Dans la cité en deuil, les médias divisent. Les caméras, les micros, les stylos attirent ceux qui ont besoin de parler, de tout dire jusque dans les moindres détails. Et répugnent ceux qui ne pardonnent pas les dérives. Accueil glacial à La petite Maison, restaurant branché mais coquet du vieux Nice. Il est 14h15. L’une des dernières tablées – des habitués – dévisage ceux qui osent franchir le seuil de la terrasse. «Vous êtes journaliste? Qu’est-ce que vous voulez?» On tente un «bonjour». Cela ne suffira pas. Les langues se délient sans effort, les propos sont amers. «Vous n’avez aucun respect pour les victimes.» Les images de corps étalés sur des centaines de mètres qu’ont diffusé la veille les chaînes d’information ont ici marqué les esprits. «Vous vous êtes comportés comme des charognards.»
La colère perce. Face à un alignement impressionnant des camions satellites des médias internationaux, les uns témoignent, d’autres militent.

«J’ai la haine. Oui, j’ai la haine. On tue nos enfants et nos familles», hurle cette Niçoise à qui veut l’entendre. Face à elle, le visage d’un jeune maghrébin s’enflamme: «Arrêtez de crier votre haine et déposez plutôt des fleurs.» Sans lui tendre l’oreille, elle poursuit: «Aujourd’hui, François Hollande n’est même pas venu nous parler.» «Mais madame, réplique le jeune homme, il faut voter. Vous avez voté? Hein, vous avez voté pour qui?» «Oui, j’ai voté pour Marine Le Pen», réplique la quadragénaire, apparemment galvanisée par la présence des micros qui ont flairé le croustillant échange.
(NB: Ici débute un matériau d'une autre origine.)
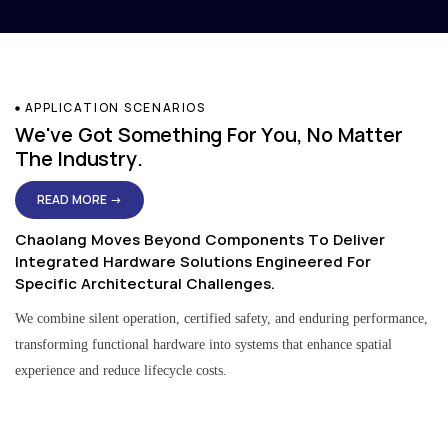
APPLICATION SCENARIOS
We've Got Something For You, No Matter
The Industry.
READ MORE →
Chaolang Moves Beyond Components To Deliver
Integrated Hardware Solutions Engineered For
Specific Architectural Challenges.
We combine silent operation, certified safety, and enduring performance,
transforming functional hardware into systems that enhance spatial
experience and reduce lifecycle costs.
Residential & Apartment Solutions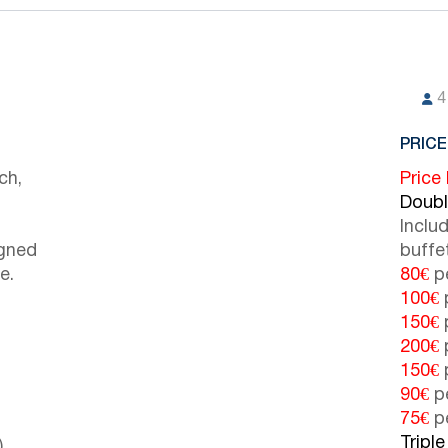
4
PRICE
ch,
Price
Doub
Inclu
igned
buffe
e.
80€
pe
100€
p
150€
p
200€
p
150€
p
90€
pe
75€
pe
Tripl
)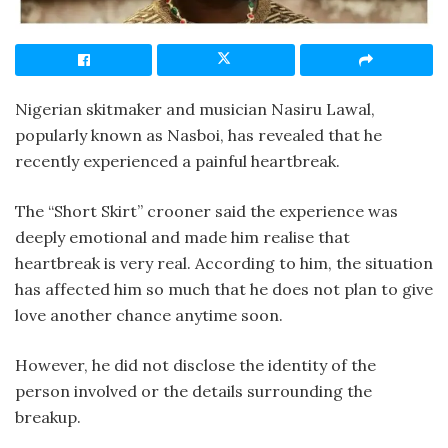
Nigerian skitmaker and musician Nasiru Lawal,
popularly known as Nasboi, has revealed that he
recently experienced a painful heartbreak.
The “Short Skirt” crooner said the experience was
deeply emotional and made him realise that
heartbreak is very real. According to him, the situation
has affected him so much that he does not plan to give
love another chance anytime soon.
However, he did not disclose the identity of the
person involved or the details surrounding the
breakup.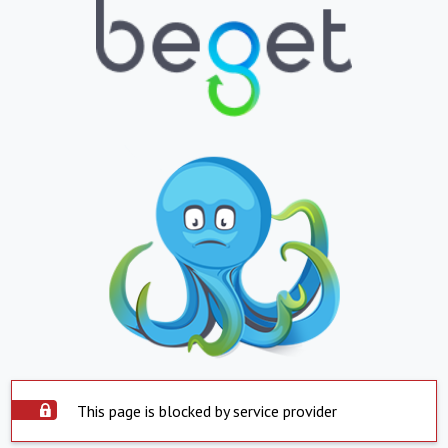
This page is blocked by service provider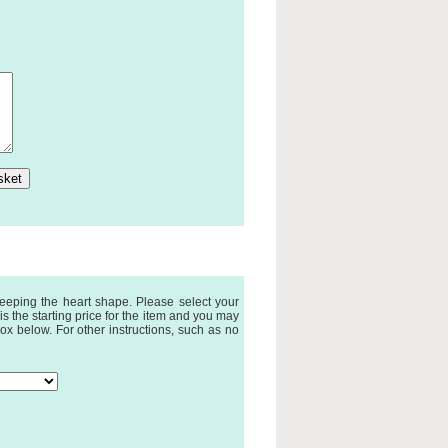
eeping the heart shape. Please select your
 the starting price for the item and you may
ox below. For other instructions, such as no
Qui préfigure le temps de questions qui succédera à celui du deuil.

Il faudra trouver des coupables, des responsables. Mais à la tombée du jour, loin du silence assourdissant du bord de mer et du turquoise interdit des plages qui auraient préféré grouiller, une sordide évidence pointe devant la cellule médico-psychologique de l’hôpital Pasteur: ces familles qui aimeraient mettre un nom sur leur douleur, celui de Daech, celui du Djihad, n’y sont même pas autorisées. «Le pire, c’est que contrairement à Paris ou à Bruxelles, il semble que le tueur d’hier soir n’était qu’une merde, ose un chauffeur de taxi. Un petit paumé, un repris de justice, un délinquant ordinaire qui a voulu se suicider en emmenant un maximum de monde avec lui pour laisser son petit nom dans l’histoire. Aujourd’hui, je me sens vide.».